SUPPLIED PASSAGE:

○ ○ ○ ○

There Is No Steel 'Crisis'

by Daniel T. Griswold

Daniel Griswold is director of the Center for Trade Policy Studies at the Cato Institute.

March 15, 1999

It is a sad comment on the state of U.S. trade policy that the only "fast track" legislation in sight is a steel import quota bill steaming toward a vote in the House this week. Fueling the drive for protection is the belief that rising imports have plunged the U.S. steel industry into "crisis."

American steel mills have certainly faced adverse market conditions in recent months, but claims of a crisis that threatens the viability of the industry are wildly overblown. An examination of the broader historical record shows that overall industry performance in 1998 was negative only in comparison with that of the string of immediately preceding banner years.

While domestic steel shipments dropped slightly in 1998 compared with the record-setting 1997, they were still at their second highest level ever. Shipments in 1998 were 20 percent higher than in 1989, at the peak of the last expansion, and a whopping 66 percent higher than during the trough of the 1982 recession, according to the American Iron and Steel Institute. This is hardly the picture of an industry at death's door.

○ ○ ○ ○

DIRECTION 1: In the steel import article, restate the stretch from "It is a sad" through "preceding banner years.", changing "protection" to "trade barriers".

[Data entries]
○ ○ ○ ○

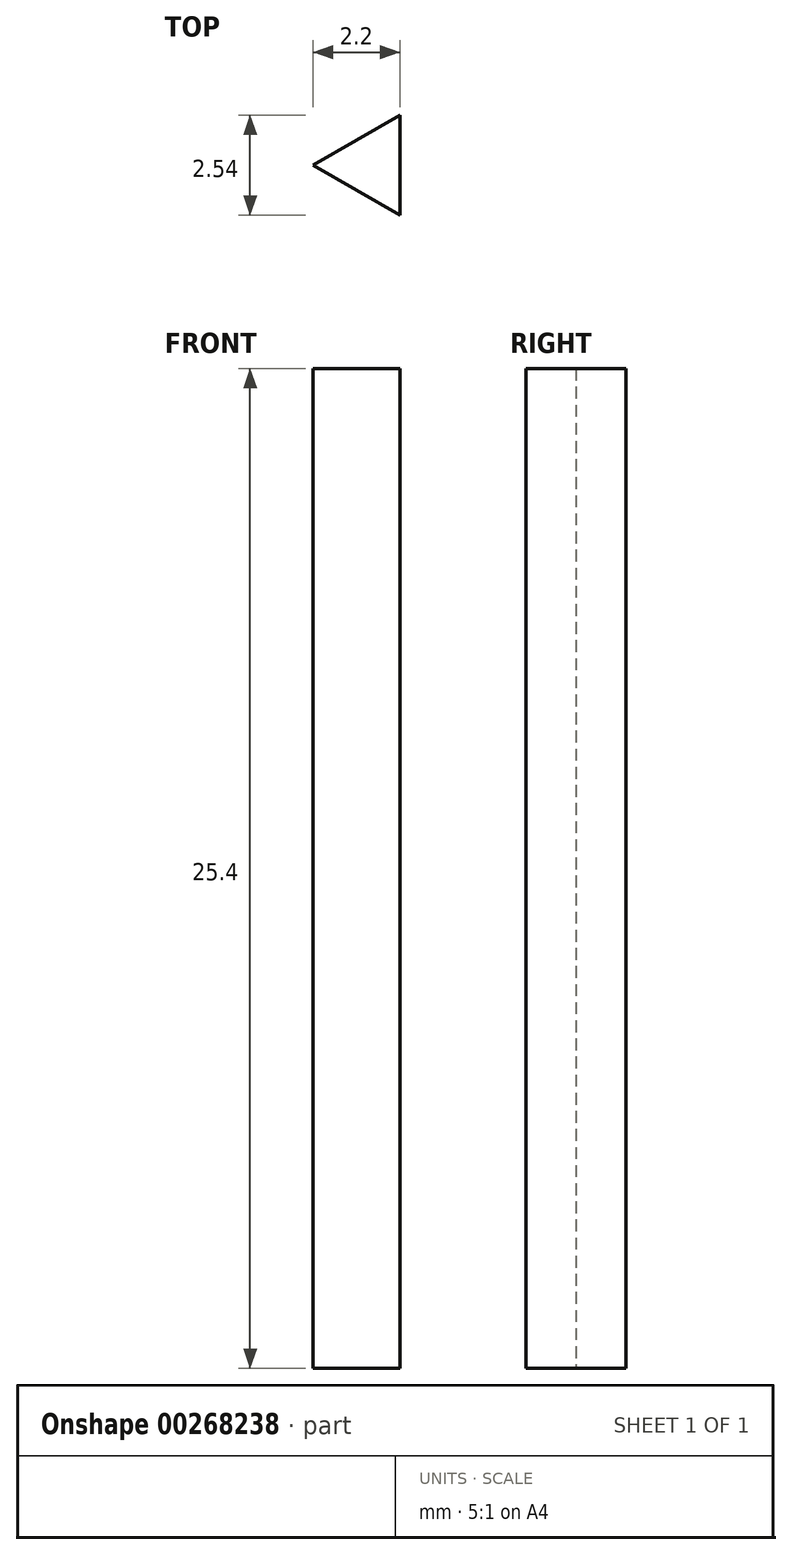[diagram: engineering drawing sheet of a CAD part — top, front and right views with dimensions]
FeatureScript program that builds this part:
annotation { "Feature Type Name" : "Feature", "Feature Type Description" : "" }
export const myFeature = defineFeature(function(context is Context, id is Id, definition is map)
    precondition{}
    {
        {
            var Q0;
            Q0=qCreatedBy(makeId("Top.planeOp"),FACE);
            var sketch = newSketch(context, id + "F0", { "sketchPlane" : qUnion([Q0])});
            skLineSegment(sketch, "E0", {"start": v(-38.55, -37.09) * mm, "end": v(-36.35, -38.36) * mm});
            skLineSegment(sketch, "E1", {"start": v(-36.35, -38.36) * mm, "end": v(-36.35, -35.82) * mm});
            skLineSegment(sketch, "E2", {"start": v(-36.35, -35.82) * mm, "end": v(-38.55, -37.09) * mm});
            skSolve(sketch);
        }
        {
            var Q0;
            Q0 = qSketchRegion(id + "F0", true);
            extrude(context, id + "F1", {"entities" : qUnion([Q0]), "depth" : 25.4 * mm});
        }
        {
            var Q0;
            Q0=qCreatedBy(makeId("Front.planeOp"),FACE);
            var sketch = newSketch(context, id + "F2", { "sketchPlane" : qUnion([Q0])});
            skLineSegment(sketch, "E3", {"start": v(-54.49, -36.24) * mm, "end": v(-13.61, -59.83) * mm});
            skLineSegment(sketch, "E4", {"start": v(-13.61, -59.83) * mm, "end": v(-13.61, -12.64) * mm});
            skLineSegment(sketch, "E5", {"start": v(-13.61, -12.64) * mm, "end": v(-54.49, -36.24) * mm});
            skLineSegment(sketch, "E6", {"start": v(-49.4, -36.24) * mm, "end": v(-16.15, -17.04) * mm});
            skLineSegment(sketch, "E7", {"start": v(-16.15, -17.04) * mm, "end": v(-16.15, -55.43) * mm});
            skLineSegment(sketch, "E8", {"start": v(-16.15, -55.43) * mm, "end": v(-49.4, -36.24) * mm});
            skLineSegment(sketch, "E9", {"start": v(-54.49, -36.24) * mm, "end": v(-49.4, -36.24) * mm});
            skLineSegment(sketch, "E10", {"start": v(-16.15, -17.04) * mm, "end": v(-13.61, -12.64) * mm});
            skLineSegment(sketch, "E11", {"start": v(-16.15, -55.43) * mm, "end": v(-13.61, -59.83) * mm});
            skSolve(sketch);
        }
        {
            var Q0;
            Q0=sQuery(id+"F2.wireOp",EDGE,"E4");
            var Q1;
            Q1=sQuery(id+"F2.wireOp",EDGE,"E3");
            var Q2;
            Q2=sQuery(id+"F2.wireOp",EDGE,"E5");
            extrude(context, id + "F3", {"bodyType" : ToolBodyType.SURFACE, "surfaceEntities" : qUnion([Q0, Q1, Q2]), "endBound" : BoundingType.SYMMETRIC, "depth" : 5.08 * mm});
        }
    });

○ ○ ○ ○

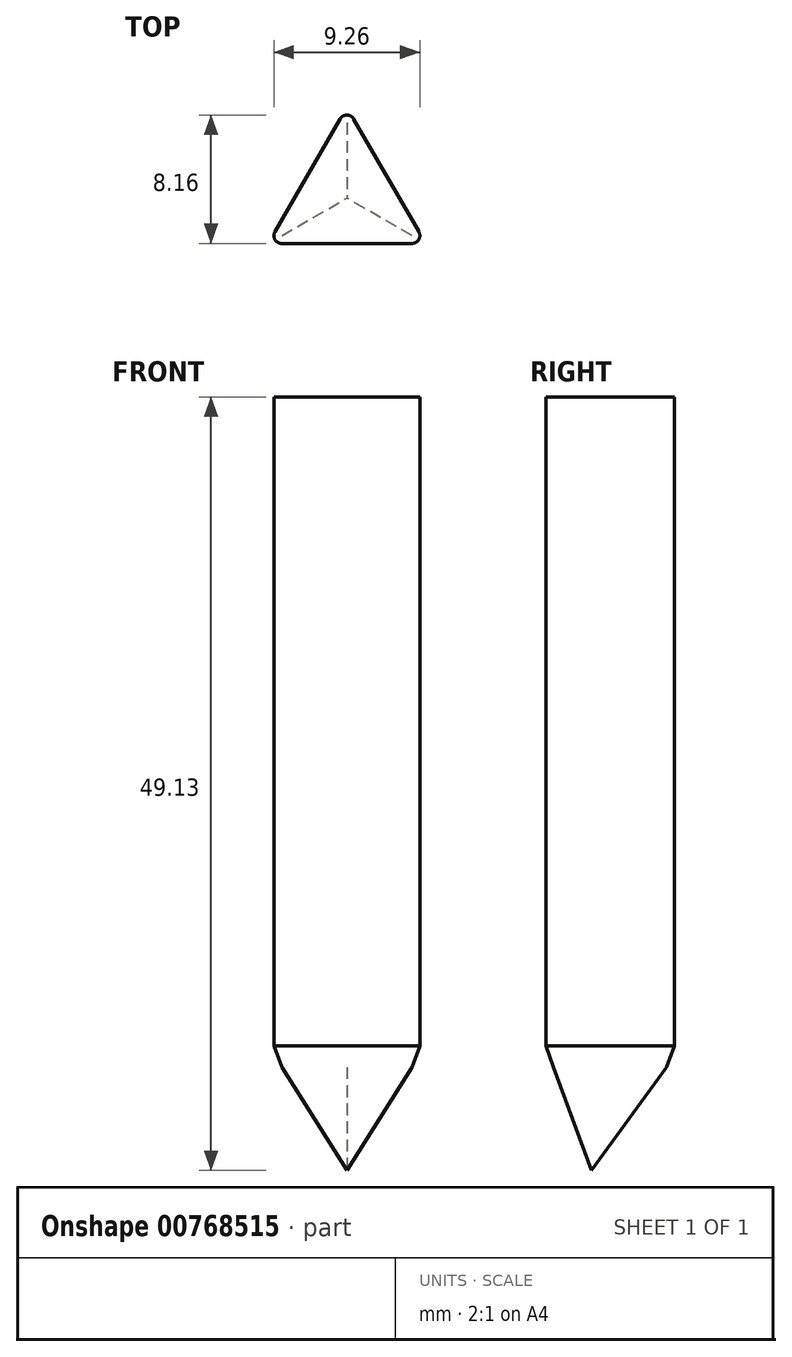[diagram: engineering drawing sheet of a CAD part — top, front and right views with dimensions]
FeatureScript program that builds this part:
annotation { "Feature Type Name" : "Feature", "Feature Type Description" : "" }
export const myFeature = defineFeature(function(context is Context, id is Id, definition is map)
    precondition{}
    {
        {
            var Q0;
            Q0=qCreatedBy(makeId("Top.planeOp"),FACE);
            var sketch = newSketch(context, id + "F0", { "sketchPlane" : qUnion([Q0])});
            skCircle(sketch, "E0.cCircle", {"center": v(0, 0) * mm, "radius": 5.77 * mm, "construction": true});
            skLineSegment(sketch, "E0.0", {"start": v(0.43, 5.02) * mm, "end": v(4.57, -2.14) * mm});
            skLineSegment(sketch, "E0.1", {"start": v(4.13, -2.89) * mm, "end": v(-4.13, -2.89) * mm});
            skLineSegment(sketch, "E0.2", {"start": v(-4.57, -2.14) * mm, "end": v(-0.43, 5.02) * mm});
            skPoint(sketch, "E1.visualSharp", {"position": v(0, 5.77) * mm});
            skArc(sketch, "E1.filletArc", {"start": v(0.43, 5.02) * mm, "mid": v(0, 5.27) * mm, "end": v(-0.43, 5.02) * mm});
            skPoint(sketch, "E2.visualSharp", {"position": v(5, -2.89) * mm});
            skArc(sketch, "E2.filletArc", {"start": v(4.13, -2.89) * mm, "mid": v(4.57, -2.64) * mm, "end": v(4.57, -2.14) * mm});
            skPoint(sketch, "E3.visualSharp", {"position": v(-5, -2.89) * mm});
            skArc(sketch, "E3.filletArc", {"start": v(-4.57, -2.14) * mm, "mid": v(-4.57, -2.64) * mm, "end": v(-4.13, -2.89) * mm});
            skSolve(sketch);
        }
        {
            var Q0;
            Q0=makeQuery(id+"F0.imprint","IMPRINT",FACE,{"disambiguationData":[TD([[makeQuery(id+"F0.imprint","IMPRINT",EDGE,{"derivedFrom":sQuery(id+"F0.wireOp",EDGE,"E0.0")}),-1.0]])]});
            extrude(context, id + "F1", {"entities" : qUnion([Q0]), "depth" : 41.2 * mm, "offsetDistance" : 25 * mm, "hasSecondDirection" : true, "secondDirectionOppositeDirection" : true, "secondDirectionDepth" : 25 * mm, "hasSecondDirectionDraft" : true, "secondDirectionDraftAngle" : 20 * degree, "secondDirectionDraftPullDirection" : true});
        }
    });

○ ○ ○ ○

DIRECTION 2: Count the lines in the rows above that contain the string "skPoint", treating case as significant, and reply with only that number.

CORRECT ANSWER 1:
It is a sad comment on the state of U.S. trade policy that the only "fast track" legislation in sight is a steel import quota bill steaming toward a vote in the House this week. Fueling the drive for trade barriers is the belief that rising imports have plunged the U.S. steel industry into "crisis."

American steel mills have certainly faced adverse market conditions in recent months, but claims of a crisis that threatens the viability of the industry are wildly overblown. An examination of the broader historical record shows that overall industry performance in 1998 was negative only in comparison with that of the string of immediately preceding banner years.

CORRECT ANSWER 2: 3